The word schizophrenia-which translates roughly the "splitting of the mind" and comes from the Greek roots schizein (σχίζειν, "to split") and phrēn, phren- (φρήν, φρεν-, "mind") – was coined by Eugen Bleuler In 1908 and was intended to describe the separation of function between personality, thinking, memory, and perception. American and British interpretations of Beuler led to the claim that he has described his main symptoms as 4 A's: flattened Affect, Autism, Impaired Association of Ideas and Ambivalence. Bleuler realized that the illness was not dementia, some of his patients improved rather than deteriorated, and thus proposed the term schizophrenia instead. Treatment was revolutionized in the mid-1950s with the development and introduction of chlorpromazine.

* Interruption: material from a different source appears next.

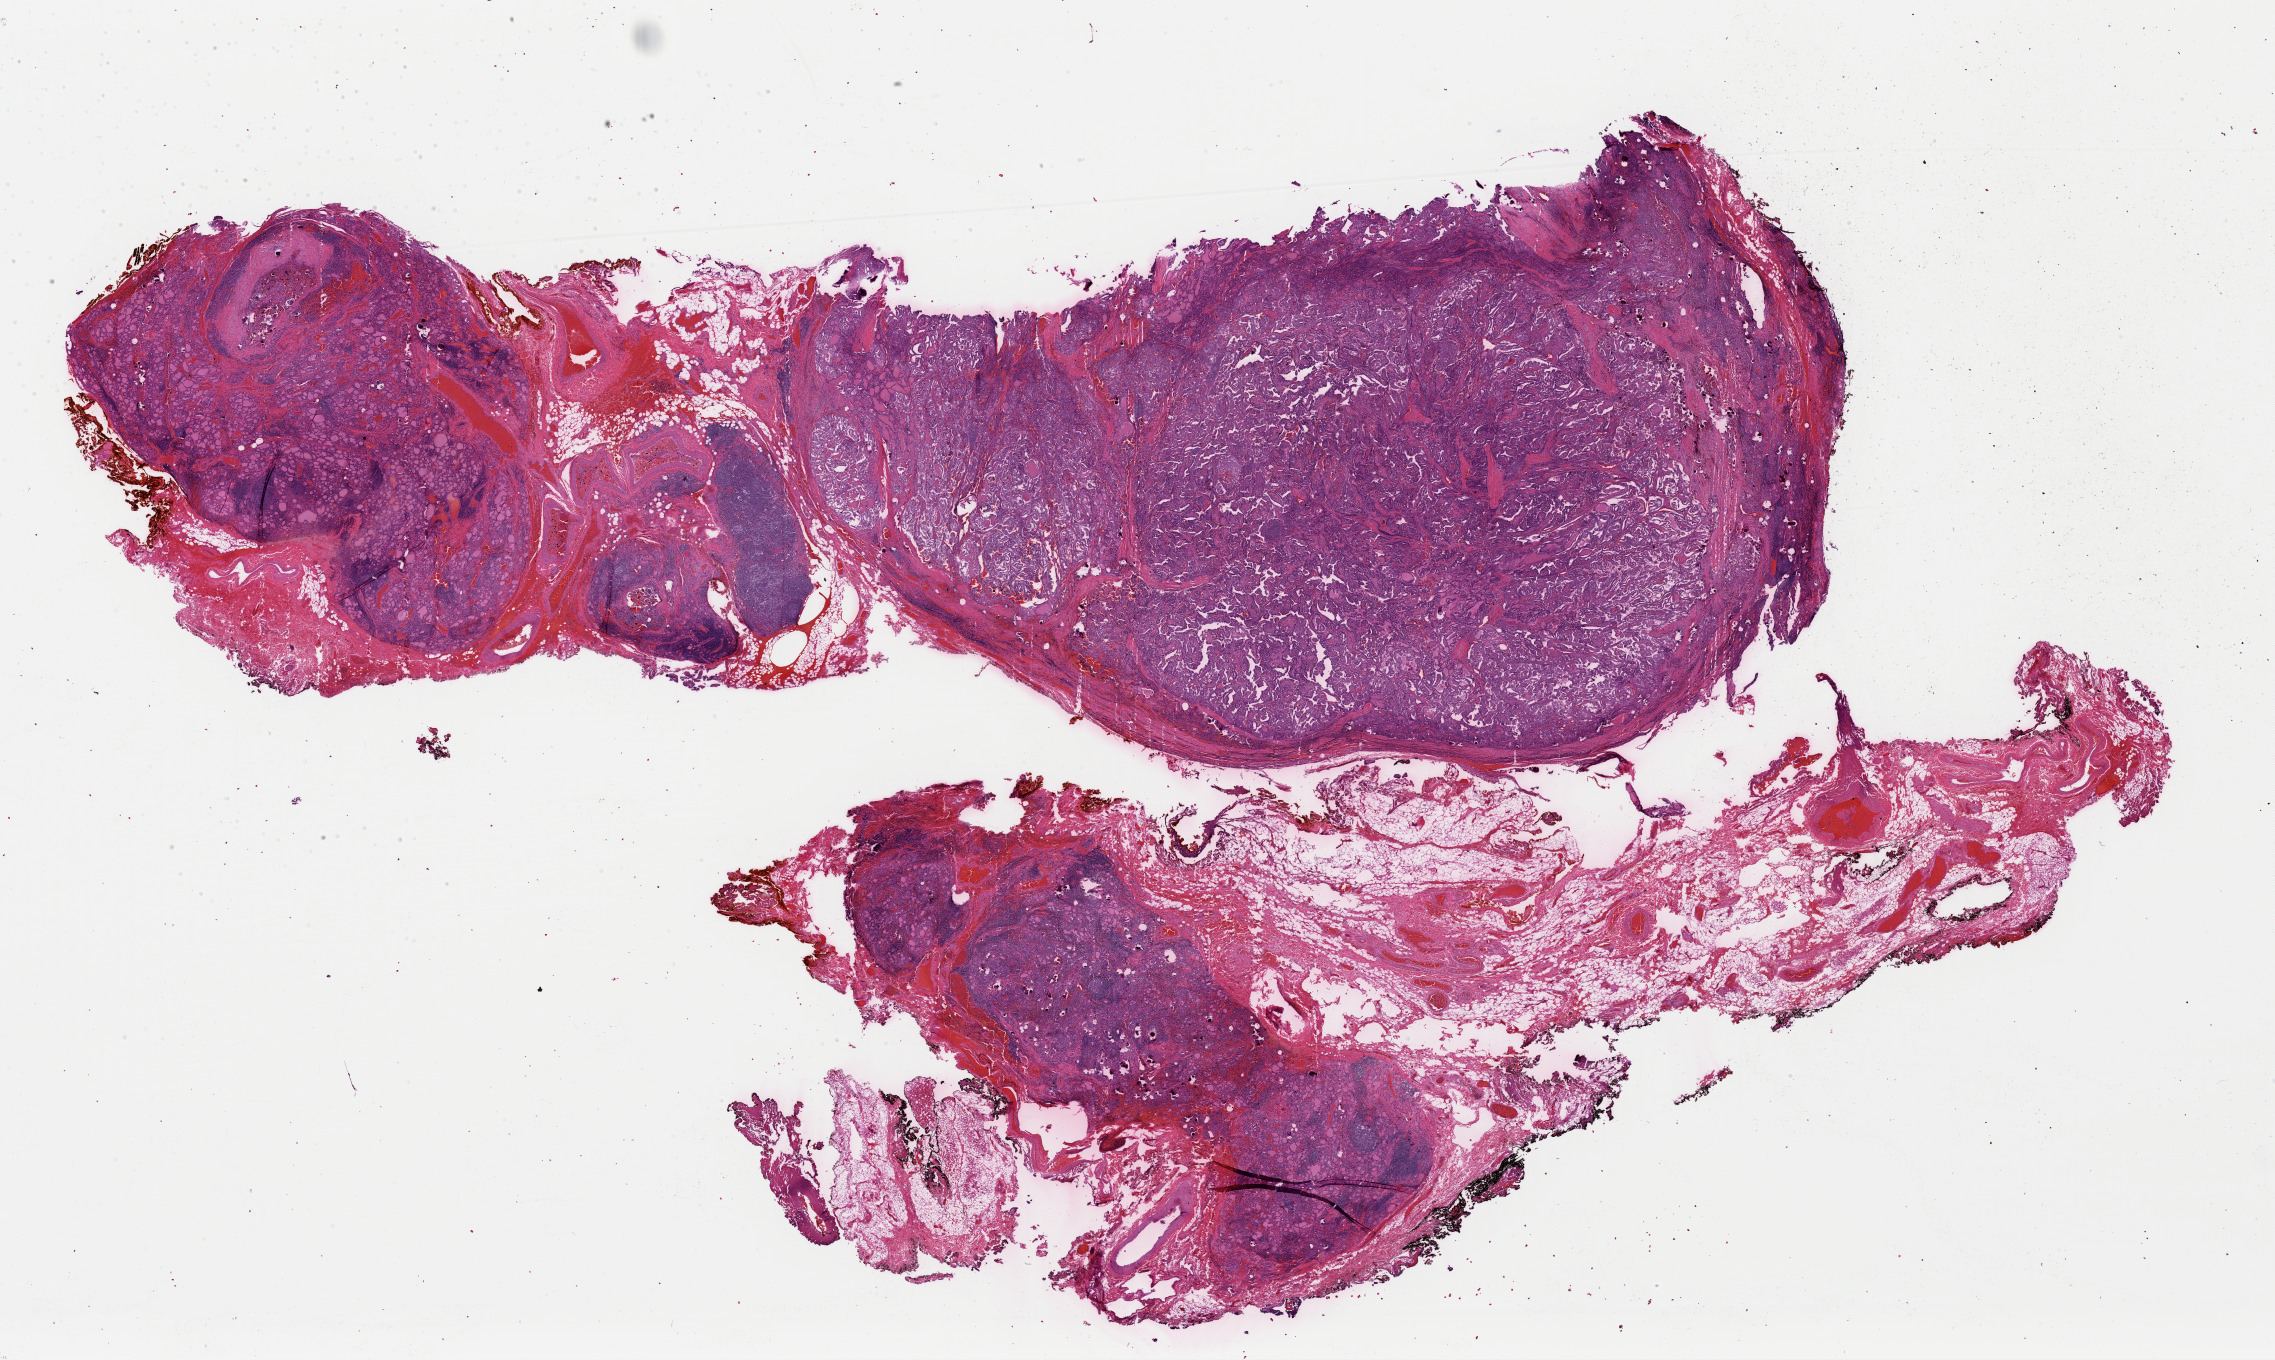
Digitized Hematoxylin and eosin (H&E) stained tissue section (whole slide), shown as a low-resolution overview of the whole scanned area (about 35.9 x 21.5 mm). FFPE section. Thyroid, primary tumour sample. Patient: female, age at initial diagnosis 26 years.
Pathologic diagnosis: Papillary adenocarcinoma, NOS. Lymph nodes positive (case pathology): 3 of 15 examined. Laterality: midline. AJCC pathologic stage: I (7th edition).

In the early 1970s, the diagnostic criteria for schizophrenia were the subject of a number of controversies which eventually led to the operational criteria used today. It became clear after the 1971 US-UK Diagnostic Study that schizophrenia was diagnosed to be far greater extent in America than in Europe. This was partly due to the diagnostic criteria in the US, which used the DSM-II manual, contrasting with Europe and its ICD-9. David Rosenhan's 1972 study, published in the journal Science under the title "On being sane in insane places", concluded that the diagnosis of schizophrenia in the US was often subjective and unreliable. These are some of the factors leading to the revision of the DSM-III in 1980. The term schizophrenia is commonly misunderstood to mean that Have a split personality. Although some people diagnosed with schizophrenia may hear voices and may experience the voices as distinct personalities, schizophrenia does not involve a person changing among distinct multiple personalities.